In the data below, find every line with the word "deals" and copy it out.

(Task material)

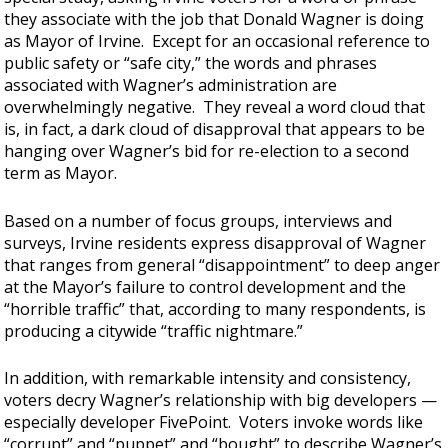
they associate with the job that Donald Wagner is doing
as Mayor of Irvine. Except for an occasional reference to
public safety or “safe city,” the words and phrases
associated with Wagner’s administration are
overwhelmingly negative. They reveal a word cloud that
is, in fact, a dark cloud of disapproval that appears to be
hanging over Wagner’s bid for re-election to a second
term as Mayor.
Based on a number of focus groups, interviews and
surveys, Irvine residents express disapproval of Wagner
that ranges from general “disappointment” to deep anger
at the Mayor’s failure to control development and the
“horrible traffic” that, according to many respondents, is
producing a citywide “traffic nightmare.”
In addition, with remarkable intensity and consistency,
voters decry Wagner’s relationship with big developers —
especially developer FivePoint. Voters invoke words like
“corrupt” and “puppet” and “bought” to describe Wagner’s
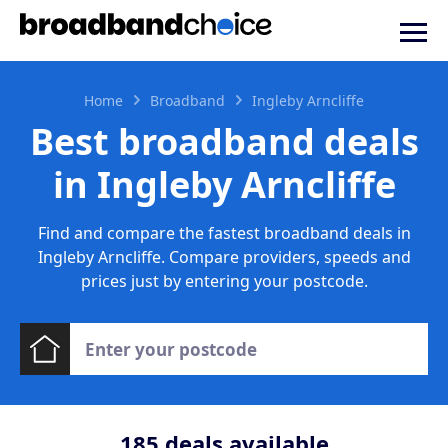
Home
Broadband
Ingleby Arncliffe
Best broadband deals
in Ingleby Arncliffe
Find and compare the fastest broadband deals in
Ingleby Arncliffe. Compare providers, speeds and
prices just by entering your postcode.
185
deals available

(End Task material)

Result:
Best broadband deals
Find and compare the fastest broadband deals in
deals available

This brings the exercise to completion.